# EXERCISE INSTRUCTIONS
Present every line of text in the listing below as a single numbered list, one line per item, omitting blank lines. Leave the pictures out of the answer.
━━ AVAILABLE RECORDS ━━
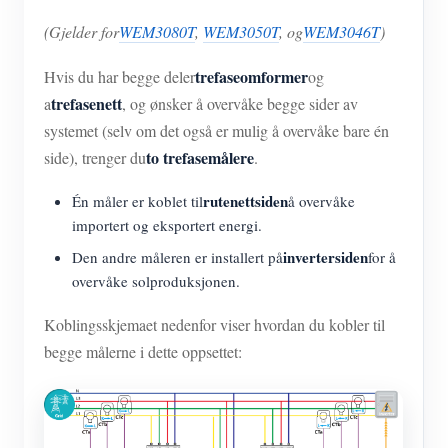
(Gjelder for
WEM3080T
,
WEM3050T
, og
WEM3046T
)
trefaseomformer
Hvis du har begge deler
og
trefasenett
a
, og ønsker å overvåke begge sider av
systemet (selv om det også er mulig å overvåke bare én
to trefasemålere
side), trenger du
.
rutenettsiden
Én måler er koblet til
å overvåke
importert og eksportert energi.
invertersiden
Den andre måleren er installert på
for å
overvåke solproduksjonen.
Koblingsskjemaet nedenfor viser hvordan du kobler til
begge målerne i dette oppsettet:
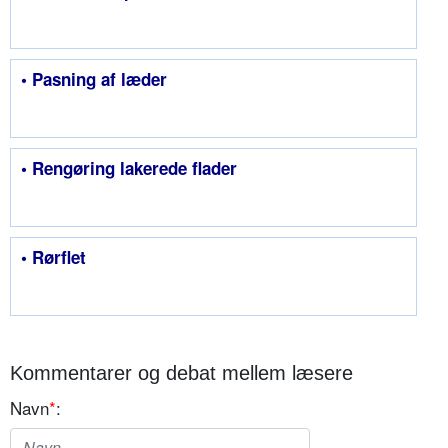
• Pasning af læder
• Rengøring lakerede flader
• Rørflet
Kommentarer og debat mellem læsere
Navn
*
:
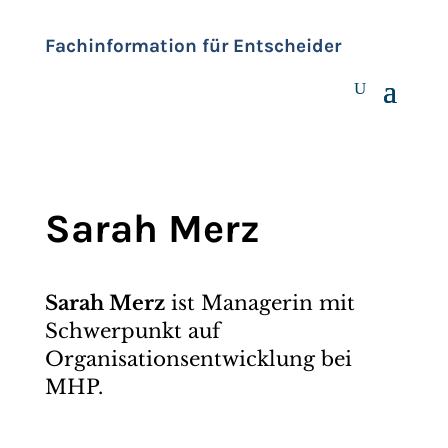
Fachinformation für Entscheider
Sarah Merz
Sarah Merz
ist Managerin mit
Schwerpunkt auf
Organisationsentwicklung bei
MHP.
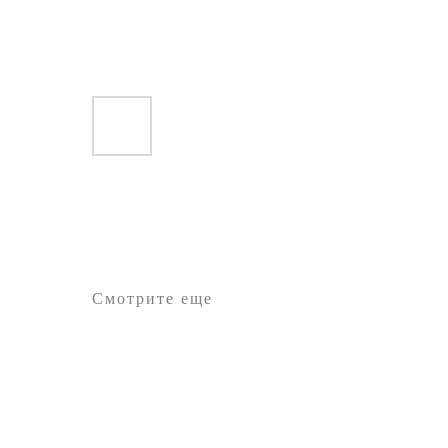
Смотрите еще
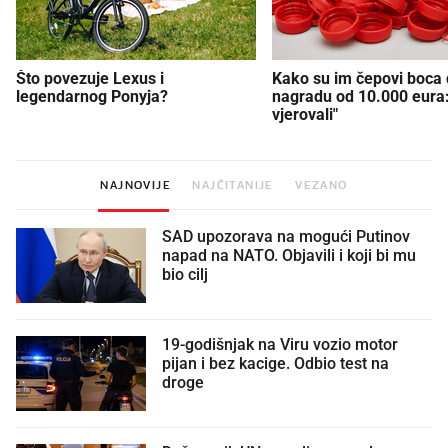
Što povezuje Lexus i
Kako su im čepovi boca d
legendarnog Ponyja?
nagradu od 10.000 eura
vjerovali"
NAJNOVIJE
NAJČITANIJE
VEZANO
SAD upozorava na mogući Putinov
napad na NATO. Objavili i koji bi mu
bio cilj
19-godišnjak na Viru vozio motor
pijan i bez kacige. Odbio test na
droge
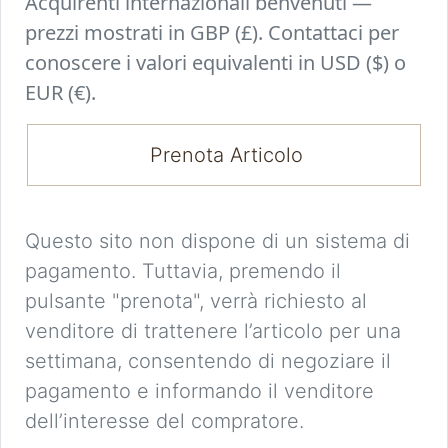
Acquirenti internazionali benvenuti —
prezzi mostrati in GBP (£). Contattaci per
conoscere i valori equivalenti in USD ($) o
EUR (€).
Prenota Articolo
Questo sito non dispone di un sistema di
pagamento. Tuttavia, premendo il
pulsante "prenota", verrà richiesto al
venditore di trattenere l’articolo per una
settimana, consentendo di negoziare il
pagamento e informando il venditore
dell’interesse del compratore.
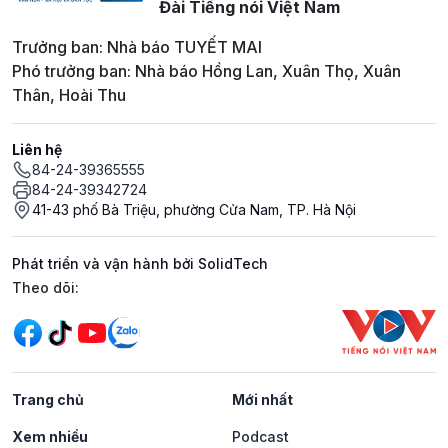
Đài Tiếng nói Việt Nam
Trưởng ban: Nhà báo TUYẾT MAI
Phó trưởng ban: Nhà báo Hồng Lan, Xuân Thọ, Xuân
Thân, Hoài Thu
Liên hệ
84-24-39365555
84-24-39342724
41-43 phố Bà Triệu, phường Cửa Nam, TP. Hà Nội
Phát triển và vận hành bởi SolidTech
Mạng xã hội
Theo dõi:
Trang chủ
Mới nhất
Xem nhiều
Podcast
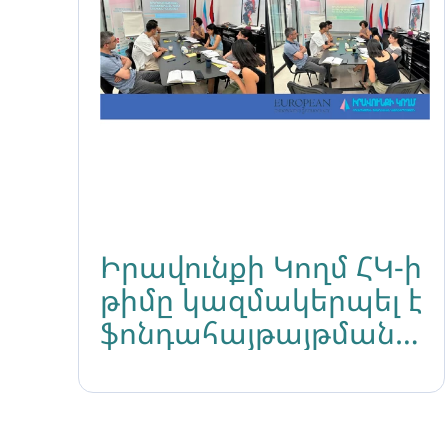
Իրավունքի Կողմ ՀԿ-ի
թիմը կազմակերպել է
ֆոնդահայթայթման
ռազմավարությունն
ուժեղացվելու
նպատակով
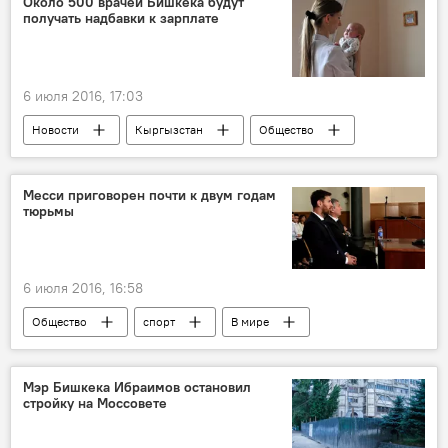
Около 500 врачей Бишкека будут
получать надбавки к зарплате
6 июля 2016, 17:03
Новости
Кыргызстан
Общество
Бишкек
Мэрия города Бишкек
зарплата
Месси приговорен почти к двум годам
тюрьмы
6 июля 2016, 16:58
Общество
спорт
В мире
Аргентина
Лионель Месси
тюрьма
Мэр Бишкека Ибраимов остановил
стройку на Моссовете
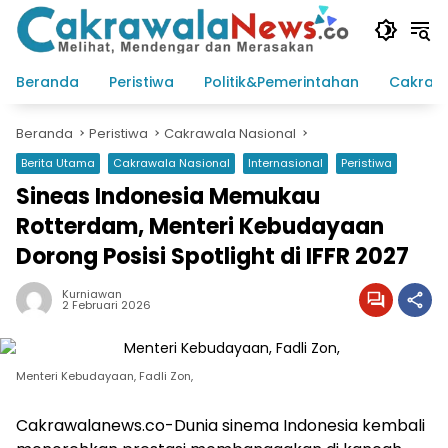
Langsung
ke
konten
Beranda
Peristiwa
Politik&Pemerintahan
Cakraw
Beranda
Peristiwa
Cakrawala Nasional
Berita Utama
Cakrawala Nasional
Internasional
Peristiwa
Sineas Indonesia Memukau
Rotterdam, Menteri Kebudayaan
Dorong Posisi Spotlight di IFFR 2027
Kurniawan
2 Februari 2026
Menteri Kebudayaan, Fadli Zon,
Cakrawalanews.co-Dunia sinema Indonesia kembali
━━━
# TASK RESPONSE
1. (Gjelder for
2. WEM3080T
3. ,
4. WEM3050T
5. , og
6. WEM3046T
7. )
8. trefaseomformer
9. Hvis du har begge deler
10. og
11. trefasenett
12. a
13. , og ønsker å overvåke begge sider av
14. systemet (selv om det også er mulig å overvåke bare én
15. to trefasemålere
16. side), trenger du
17. .
18. rutenettsiden
19. Én måler er koblet til
20. å overvåke
21. importert og eksportert energi.
22. invertersiden
23. Den andre måleren er installert på
24. for å
25. overvåke solproduksjonen.
26. Koblingsskjemaet nedenfor viser hvordan du kobler til
27. begge målerne i dette oppsettet:
28. • Pasning af læder
29. • Rengøring lakerede flader
30. • Rørflet
31. Kommentarer og debat mellem læsere
32. Navn
33. *
34. :
35. Fachinformation für Entscheider
36. Sarah Merz
37. Sarah Merz
38. ist Managerin mit
39. Schwerpunkt auf
40. Organisationsentwicklung bei
41. MHP.
42. Смотрите еще
43. Što povezuje Lexus i
44. Kako su im čepovi boca d
45. legendarnog Ponyja?
46. nagradu od 10.000 eura
47. vjerovali"
48. NAJNOVIJE
49. NAJČITANIJE
50. VEZANO
51. SAD upozorava na mogući Putinov
52. napad na NATO. Objavili i koji bi mu
53. bio cilj
54. 19-godišnjak na Viru vozio motor
55. pijan i bez kacige. Odbio test na
56. droge
57. Acquirenti internazionali benvenuti —
58. prezzi mostrati in GBP (£). Contattaci per
59. conoscere i valori equivalenti in USD ($) o
60. EUR (€).
61. Prenota Articolo
62. Questo sito non dispone di un sistema di
63. pagamento. Tuttavia, premendo il
64. pulsante "prenota", verrà richiesto al
65. venditore di trattenere l’articolo per una
66. settimana, consentendo di negoziare il
67. pagamento e informando il venditore
68. dell’interesse del compratore.
69. Đài Tiếng nói Việt Nam
70. Trưởng ban: Nhà báo TUYẾT MAI
71. Phó trưởng ban: Nhà báo Hồng Lan, Xuân Thọ, Xuân
72. Thân, Hoài Thu
73. Liên hệ
74. 84-24-39365555
75. 84-24-39342724
76. 41-43 phố Bà Triệu, phường Cửa Nam, TP. Hà Nội
77. Phát triển và vận hành bởi SolidTech
78. Mạng xã hội
79. Theo dõi:
80. Trang chủ
81. Mới nhất
82. Xem nhiều
83. Podcast
84. Իրավունքի Կողմ ՀԿ-ի
85. թիմը կազմակերպել է
86. ֆոնդահայթայթման
87. ռազմավարությունն
88. ուժեղացվելու
89. նպատակով
90. Около 500 врачей Бишкека будут
91. получать надбавки к зарплате
92. 6 июля 2016, 17:03
93. Новости
94. Кыргызстан
95. Общество
96. Бишкек
97. Мэрия города Бишкек
98. зарплата
99. Месси приговорен почти к двум годам
100. тюрьмы
101. 6 июля 2016, 16:58
102. Общество
103. спорт
104. В мире
105. Аргентина
106. Лионель Месси
107. тюрьма
108. Мэр Бишкека Ибраимов остановил
109. стройку на Моссовете
110. Langsung
111. ke
112. konten
113. Beranda
114. Peristiwa
115. Politik&Pemerintahan
116. Cakraw
117. Beranda
118. Peristiwa
119. Cakrawala Nasional
120. Berita Utama
121. Cakrawala Nasional
122. Internasional
123. Peristiwa
124. Sineas Indonesia Memukau
125. Rotterdam, Menteri Kebudayaan
126. Dorong Posisi Spotlight di IFFR 2027
127. Kurniawan
128. 2 Februari 2026
129. Menteri Kebudayaan, Fadli Zon,
130. Cakrawalanews.co-Dunia sinema Indonesia kembali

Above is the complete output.